2.2 Vaccination, Case Definition, and Inclusion Criteria

HW enrolled in a continuous follow-up since the pandemic's beginning was included.

Booster vaccination was defined as a complete primary vaccination series followed by a further dose at least six months later [14]. The inferential analysis was conducted on HW that had received, from September 2021 to June 2022, the booster dose of BNT162b2 (Pfizer-BioNTech), mRNA-1273 (Moderna), ChAdOx1 nCoV-19 (Oxford–AstraZeneca), and Ad26.COV2.S (Johnson). Both homologous boosters (same as the primary vaccine) and heterologous boosters (different from the primary vaccine) in fully vaccinated recipients were considered. In this study, the homologous booster included only BNT162b2 vaccine doses.

BI post-booster dose was defined as PCR-detected SARS-CoV-2 infection, occurring after the vaccine booster dose.
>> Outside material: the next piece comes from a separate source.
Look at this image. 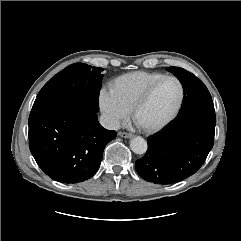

BI after the booster dose included all COVID-19 infections at least 14 days after the booster dose, following the definition of BI after full vaccination previously used [4].

2.3 Outcome and Data Collection

The incidence of SARS-CoV-2 BI post-booster dose and the main characteristics of infected subjects (sex, age, job title, previous infections, comorbidities, and body mass index—BMI) were investigated. Clinical and laboratory data were collected using a standardized data collection form.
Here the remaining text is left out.